** What this task involves **
If a line in the records below contains the word "героя", copy it.

** Input material **

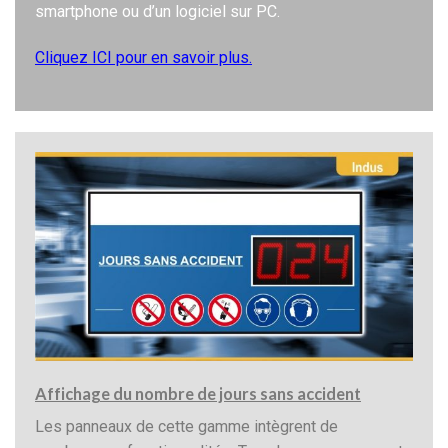
smartphone ou d’un logiciel sur PC.
Cliquez ICI pour en savoir plus.
Affichage du nombre de jours sans accident
Les panneaux de cette gamme intègrent de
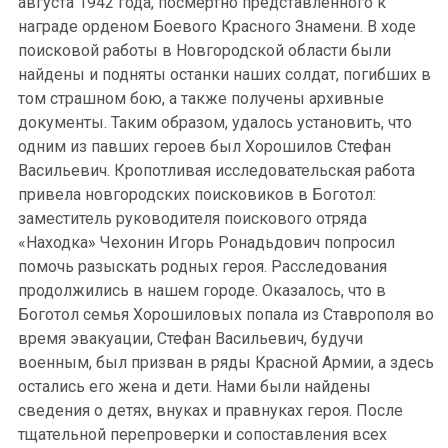
августа 1942 года, посмертно представленного к
награде орденом Боевого Красного Знамени. В ходе
поисковой работы в Новгородской области были
найдены и подняты останки наших солдат, погибших в
том страшном бою, а также получены архивные
документы. Таким образом, удалось установить, что
одним из павших героев был Хорошилов Стефан
Васильевич. Кропотливая исследовательская работа
привела новгородских поисковиков в Боготол:
заместитель руководителя поискового отряда
«Находка» Чехонин Игорь Ронадьдович попросил
помочь разыскать родных героя. Расследования
продолжились в нашем городе. Оказалось, что в
Боготол семья Хорошиловых попала из Ставрополя во
время эвакуации, Стефан Васильевич, будучи
военным, был призван в ряды Красной Армии, а здесь
остались его жена и дети. Нами были найдены
сведения о детях, внуках и правнуках героя. После
тщательной перепроверки и сопоставления всех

** Written answer **
помочь разыскать родных героя. Расследования
сведения о детях, внуках и правнуках героя. После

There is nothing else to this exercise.